Render the part of the material that opens with the line containing "Which series has" and runs to the end of the material as a JSON list of strings, with one string per line. Omit blank lines and leave out the pictures.

━━━━━ Material for this task

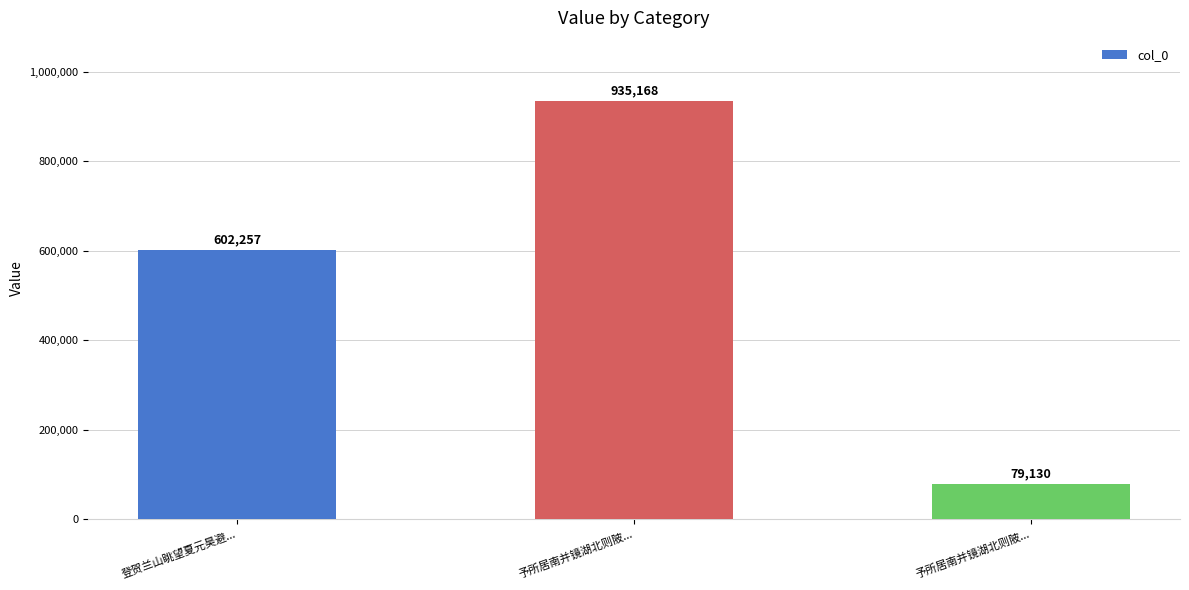

Count the number of data series in this chart.

1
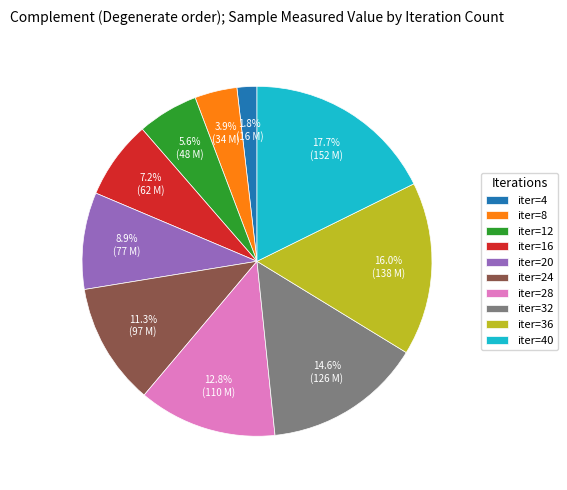

To the nearest percent, what is the average slice percentage?

10%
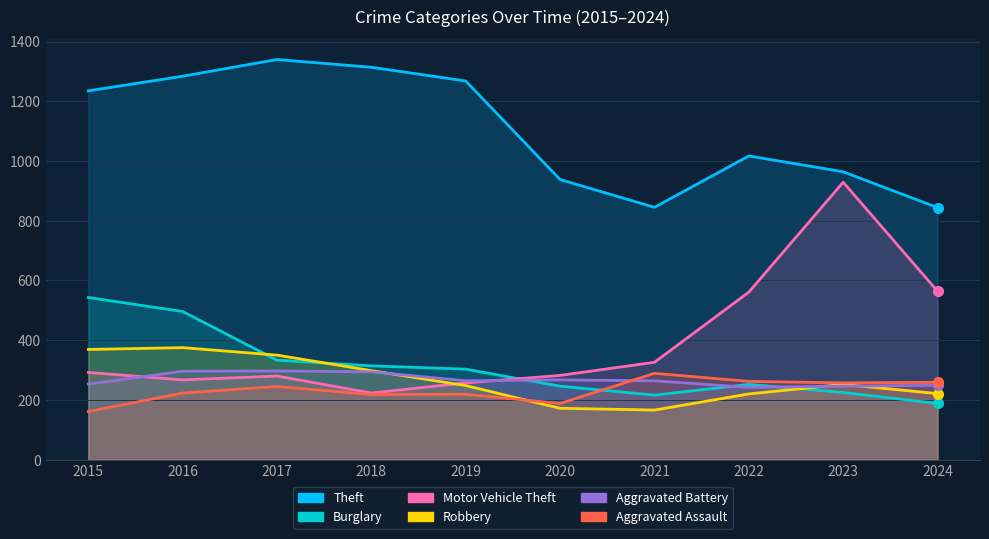

Which series has the largest range (max minus min)?

Motor Vehicle Theft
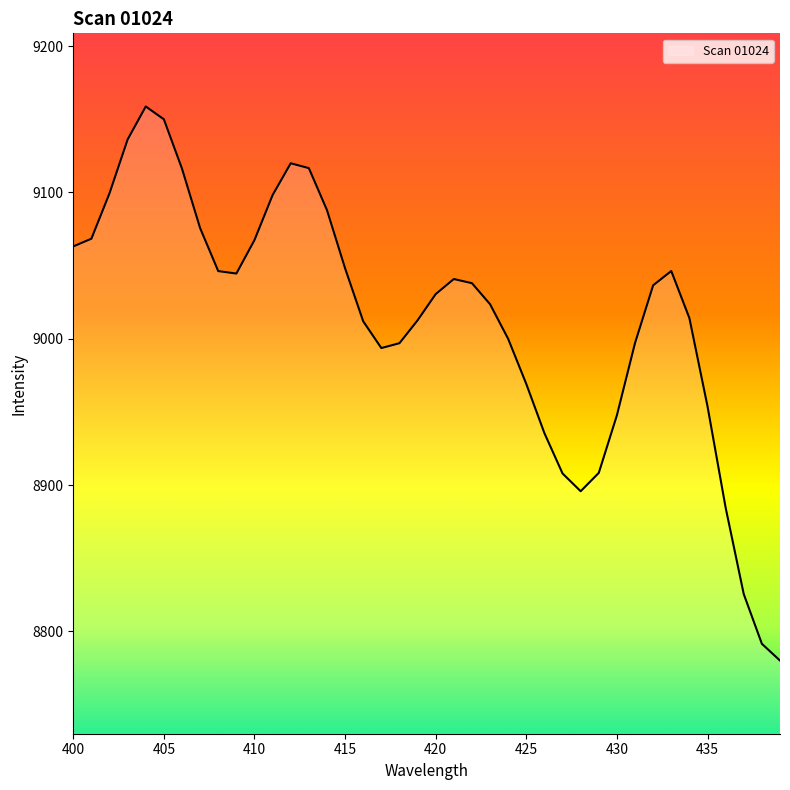

What is the difference between the maximum and minimum values?

378.7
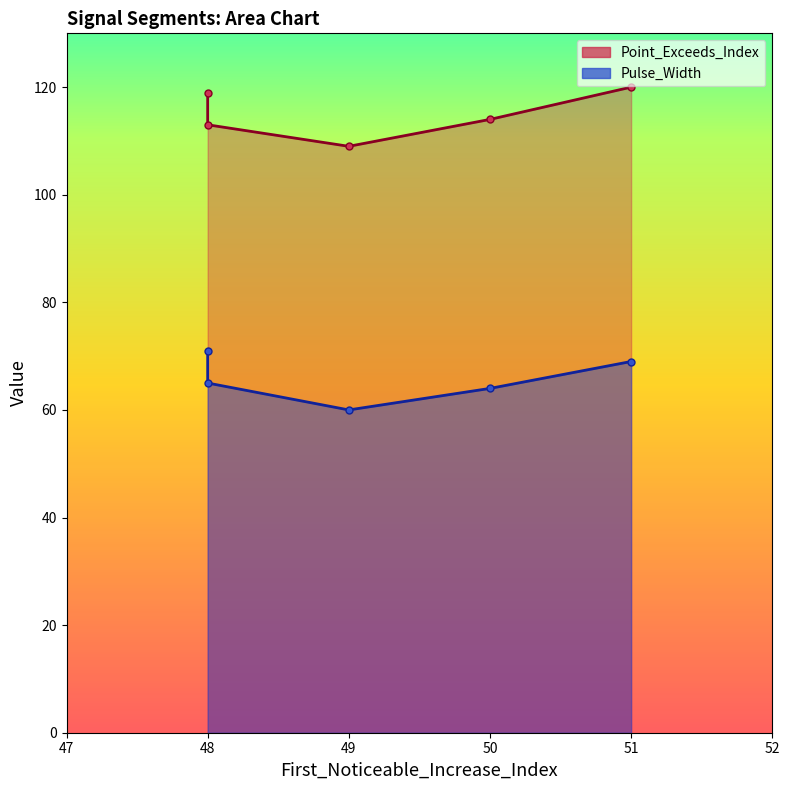

The Point_Exceeds_Index series shows 109 at 49. True or false?

True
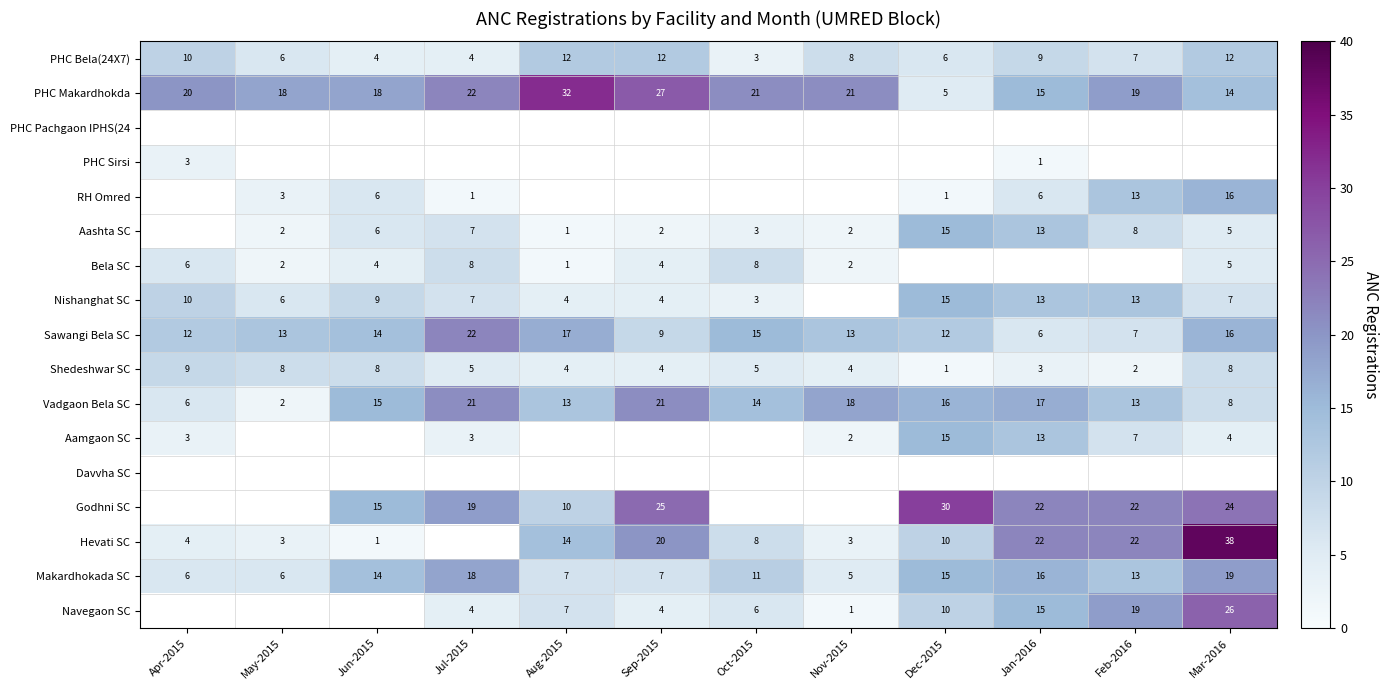

What is the sum of all Vadgaon Bela SC values?

164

━━━━━━━━━━

Written answer:
[
  "Which series has the largest range (max minus min)?",
  "Motor Vehicle Theft",
  "What is the difference between the maximum and minimum values?",
  "378.7",
  "The Point_Exceeds_Index series shows 109 at 49. True or false?",
  "True",
  "What is the sum of all Vadgaon Bela SC values?",
  "164"
]